PostCSS version 8.4.19 represents a minor update to the popular CSS transformation tool, succeeding version 8.4.18. Both versions, designed for transforming styles with JavaScript plugins, share core dependencies like nanoid, picocolors, and source-map-js, indicating a consistent foundation for their functionality. The library is licensed under the MIT license and further benefits from funding through Open Collective and Tidelift.
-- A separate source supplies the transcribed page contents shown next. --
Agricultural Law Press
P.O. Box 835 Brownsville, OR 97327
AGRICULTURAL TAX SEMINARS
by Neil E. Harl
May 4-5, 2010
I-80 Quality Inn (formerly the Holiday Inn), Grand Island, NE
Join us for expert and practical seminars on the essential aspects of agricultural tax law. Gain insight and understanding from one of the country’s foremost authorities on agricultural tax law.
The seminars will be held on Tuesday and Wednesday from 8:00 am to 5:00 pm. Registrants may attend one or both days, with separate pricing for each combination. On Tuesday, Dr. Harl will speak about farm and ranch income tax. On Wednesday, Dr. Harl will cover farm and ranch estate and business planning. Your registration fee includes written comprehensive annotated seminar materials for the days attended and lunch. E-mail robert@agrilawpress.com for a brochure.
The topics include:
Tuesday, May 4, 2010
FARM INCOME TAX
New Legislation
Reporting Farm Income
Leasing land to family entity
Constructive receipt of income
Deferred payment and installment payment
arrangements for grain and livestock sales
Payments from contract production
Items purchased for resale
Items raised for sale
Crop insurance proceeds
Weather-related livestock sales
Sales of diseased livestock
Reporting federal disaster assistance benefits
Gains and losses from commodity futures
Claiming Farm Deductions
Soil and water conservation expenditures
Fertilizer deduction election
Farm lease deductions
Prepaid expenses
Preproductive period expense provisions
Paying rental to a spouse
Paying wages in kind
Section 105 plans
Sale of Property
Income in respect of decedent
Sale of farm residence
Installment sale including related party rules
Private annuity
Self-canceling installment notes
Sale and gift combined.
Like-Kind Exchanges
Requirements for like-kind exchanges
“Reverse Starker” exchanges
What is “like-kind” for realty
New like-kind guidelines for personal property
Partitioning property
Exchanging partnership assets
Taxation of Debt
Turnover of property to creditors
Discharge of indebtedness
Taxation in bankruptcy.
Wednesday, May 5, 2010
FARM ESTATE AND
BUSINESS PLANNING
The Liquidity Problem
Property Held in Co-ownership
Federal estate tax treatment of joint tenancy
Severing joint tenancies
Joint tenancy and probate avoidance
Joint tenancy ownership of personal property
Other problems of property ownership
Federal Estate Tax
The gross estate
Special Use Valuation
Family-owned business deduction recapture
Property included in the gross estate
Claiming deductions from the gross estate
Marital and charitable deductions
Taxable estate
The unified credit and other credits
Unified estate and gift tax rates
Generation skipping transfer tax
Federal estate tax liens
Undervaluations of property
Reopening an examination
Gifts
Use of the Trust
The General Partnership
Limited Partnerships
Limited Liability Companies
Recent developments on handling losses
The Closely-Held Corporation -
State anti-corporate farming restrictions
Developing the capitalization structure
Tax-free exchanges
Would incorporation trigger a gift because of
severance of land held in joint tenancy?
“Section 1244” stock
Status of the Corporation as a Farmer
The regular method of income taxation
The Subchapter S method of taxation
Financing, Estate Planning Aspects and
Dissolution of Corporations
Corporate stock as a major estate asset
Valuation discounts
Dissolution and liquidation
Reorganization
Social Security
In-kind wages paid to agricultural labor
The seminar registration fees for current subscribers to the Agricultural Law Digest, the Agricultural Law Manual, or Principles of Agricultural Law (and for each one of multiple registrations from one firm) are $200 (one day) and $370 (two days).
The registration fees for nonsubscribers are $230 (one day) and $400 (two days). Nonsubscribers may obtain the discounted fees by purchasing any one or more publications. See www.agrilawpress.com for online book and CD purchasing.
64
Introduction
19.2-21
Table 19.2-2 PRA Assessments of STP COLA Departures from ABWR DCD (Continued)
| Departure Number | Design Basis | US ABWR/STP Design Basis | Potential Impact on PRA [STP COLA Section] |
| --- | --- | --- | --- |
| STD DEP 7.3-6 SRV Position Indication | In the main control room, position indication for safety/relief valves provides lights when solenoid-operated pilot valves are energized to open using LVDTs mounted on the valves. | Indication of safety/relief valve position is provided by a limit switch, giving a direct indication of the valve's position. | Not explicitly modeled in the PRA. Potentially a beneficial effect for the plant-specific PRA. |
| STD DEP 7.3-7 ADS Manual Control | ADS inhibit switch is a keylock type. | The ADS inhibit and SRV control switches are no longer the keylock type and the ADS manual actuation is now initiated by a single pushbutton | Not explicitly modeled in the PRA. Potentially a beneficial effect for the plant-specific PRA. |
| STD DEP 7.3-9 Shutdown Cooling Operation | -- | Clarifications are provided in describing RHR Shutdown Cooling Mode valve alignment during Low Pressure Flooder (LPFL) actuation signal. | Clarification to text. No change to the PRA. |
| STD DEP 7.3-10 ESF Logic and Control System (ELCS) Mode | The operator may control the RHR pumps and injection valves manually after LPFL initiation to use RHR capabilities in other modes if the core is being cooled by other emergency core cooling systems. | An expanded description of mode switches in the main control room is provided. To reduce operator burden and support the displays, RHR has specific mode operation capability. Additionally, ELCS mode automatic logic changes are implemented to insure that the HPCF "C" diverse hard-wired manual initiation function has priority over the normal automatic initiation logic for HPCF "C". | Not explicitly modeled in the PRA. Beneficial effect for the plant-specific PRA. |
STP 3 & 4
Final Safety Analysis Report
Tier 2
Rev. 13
A key difference lies in the release date, with version 8.4.19 being released on November 10, 2022, while version 8.4.18 was released on October 12, 2022. Looking at the dist object, we can observe very small differences in unpackedSize, which suggest that 8.4.19 may incorporate subtle bug fixes, performance enhancements, or minor internal adjustments. Developers should likely upgrade to version 8.4.19 to leverage the latest improvements and ensure compatibility with the broader ecosystem of PostCSS plugins. While the core feature set remains consistent, such iterative updates are crucial for maintaining stability and reliability in production environments. Also, bear in mind that it provides the same API as the previous release and there are no breaking changes, so the update must be painless.
All the vulnerabilities related to the version 8.4.19 of the package
PostCSS line return parsing error
An issue was discovered in PostCSS before 8.4.31. It affects linters using PostCSS to parse external Cascading Style Sheets (CSS). There may be \r discrepancies, as demonstrated by @font-face{ font:(\r/*);} in a rule.
This vulnerability affects linters using PostCSS to parse external untrusted CSS. An attacker can prepare CSS in such a way that it will contains parts parsed by PostCSS as a CSS comment. After processing by PostCSS, it will be included in the PostCSS output in CSS nodes (rules, properties) despite being originally included in a comment.